Segundo a ativista, comportamentos submissos quase monacais que reproduzem os estereótipos negativos do “dever ser da mulher” condicionam o tipo de mulher que as mulheres trans querem ser. Por sua vez, as pesquisadoras entrevistadas coincidem sobre o lugar privilegiado da maternidade nas convenções do feminino. “Há um mito que diz que o destino de uma mulher é ser mãe e o que vai confirmar a sua feminilidade é esse fato biológico. Por outro lado, como está construída essa feminilidade, com os valores da maternidade, é um ato de abnegação em prol de ocupar-se com os filhos. Entretanto, o tema da maternidade não é um tema de biologia. Muitas mulheres, sejam transexuais ou não, optam por adotar filhos, e são boas mães”, argumenta Marta Lamas.

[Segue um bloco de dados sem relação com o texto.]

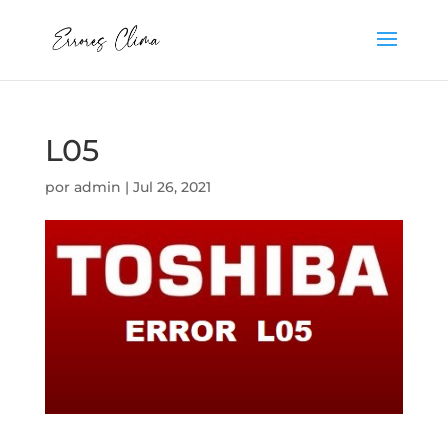
L05
por
admin
|
Jul 26, 2021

Na mesma linha, para Alejandra Sardá a veneração feminina da maternidade, que se complementa com a da paternidade masculina, “é um dos tabus mais resistentes, que danifica seriamente a possibilidade de pensar e implementar políticas sérias de saúde e direitos reprodutivos e também de encontrar novas formas de feminilidade. Há muito tempo, em nível mundial, movimentos críticos tem sido feitos no sentido de reformular a condição humana, a partir de um reconhecimento da diversidade sexual, de gênero, de opções em muitos sentidos. Valorizar a diversidade rompe com esses esquemas monolíticos de ser homem ou mulher”.
Nas palavras de Regina Facchini, “pensar como reconhecer a diversidade de quem se reivindica mulher talvez seja a política de solidariedade mais importante” para se conseguir que cada 8 de março seja um espaço para comemorar todas as possibilidades que supõe a palavra “mulher”.